• **AIM OF THE TASK**
Answer these questions from the pantograph discussion below, one line each:
(a) What is the usual reason a locomotive might have two pantographs?
(b) How many trams had been converted to pans so far, and out of what fleet size?
(c) How do Melbourne's trams make their return journeys at the end of each line?
-- Start of PASSAGE TO READ --
David McLoughlin a Êcrit dans le message
<368833E3.148B@REMOVEiprolink.co.nz>...
>Silas Warner wrote:
>
>> There are usually two reasons why a locomotive might have two pantos.
>> One is to bridge "dead spots" in an overhead wire, but this is not the
>> usual reason.  The usual reason is that the pantos are designed for
>> one-way operation, and cannot be asily reversed.  This was true of
>> early Faiveley (one-arm) pantographs. which could only be operated with
>> the "elbow" facing backward: a forward-facing wlbow would be forced up
>> by the air rush of the panto's passage and might snag the wire.
>
>Thank you Silas and also to James for answering my questions re
>pantographs. While on the subject, can you answer another to do with the
>section quoted above?
>
>Melbourne in Australia is in the final stages of converting its large
>tramway (streetcar) system from trolleypoles to pans. They are
>single-arm pans, one to a tram. It seems there is a resulting problem
>with pans breaking or bending over, causing major delays in services.
>
>There were a number of posts on this a couple of months back -- one
>suggested maybe 10 pans a month were being wrecked from 300 trams so far
>converted to pans in a fleet of 500.  I wondered then whether the cause
>was the single-arm pan going out of shape when working in the reverse
>direction  (Melbourne's trams are all double-ended as there are no
>turning loops... at each end of each of the 30 lines, the trams shunt on
>either a Y or an X to make their return journeys).
-- End of PASSAGE TO READ --
-- Start of MATERIAL SHOWN --
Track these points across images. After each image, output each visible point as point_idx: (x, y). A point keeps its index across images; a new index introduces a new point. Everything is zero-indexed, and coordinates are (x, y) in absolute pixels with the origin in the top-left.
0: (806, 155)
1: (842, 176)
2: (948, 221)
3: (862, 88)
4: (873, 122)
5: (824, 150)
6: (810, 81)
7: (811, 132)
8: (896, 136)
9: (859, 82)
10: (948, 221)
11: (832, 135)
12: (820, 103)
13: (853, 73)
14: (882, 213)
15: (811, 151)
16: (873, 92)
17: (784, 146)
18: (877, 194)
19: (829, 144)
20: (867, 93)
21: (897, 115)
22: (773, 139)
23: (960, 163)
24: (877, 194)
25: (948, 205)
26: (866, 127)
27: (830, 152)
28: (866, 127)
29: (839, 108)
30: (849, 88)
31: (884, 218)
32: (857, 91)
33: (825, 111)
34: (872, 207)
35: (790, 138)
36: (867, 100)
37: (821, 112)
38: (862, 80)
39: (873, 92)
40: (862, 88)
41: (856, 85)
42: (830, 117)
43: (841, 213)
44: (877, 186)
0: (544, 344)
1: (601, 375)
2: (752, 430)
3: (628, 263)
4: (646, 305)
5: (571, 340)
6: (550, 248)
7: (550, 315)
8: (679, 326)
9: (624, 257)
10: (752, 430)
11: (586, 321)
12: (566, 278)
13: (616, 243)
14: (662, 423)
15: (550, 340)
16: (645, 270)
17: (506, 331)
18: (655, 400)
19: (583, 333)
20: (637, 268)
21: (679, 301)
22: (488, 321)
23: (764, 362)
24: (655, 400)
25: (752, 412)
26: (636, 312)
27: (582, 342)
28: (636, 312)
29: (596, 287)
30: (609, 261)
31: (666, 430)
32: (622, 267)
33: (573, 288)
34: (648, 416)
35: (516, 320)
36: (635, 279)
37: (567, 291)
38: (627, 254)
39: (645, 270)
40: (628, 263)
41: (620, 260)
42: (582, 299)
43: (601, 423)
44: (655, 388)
-- End of MATERIAL SHOWN --
• **FINISHED ANSWER**
(a) The pantographs are designed for one-way operation and cannot be easily reversed.
(b) 300 trams had been converted, in a fleet of 500.
(c) They shunt on either a Y or an X.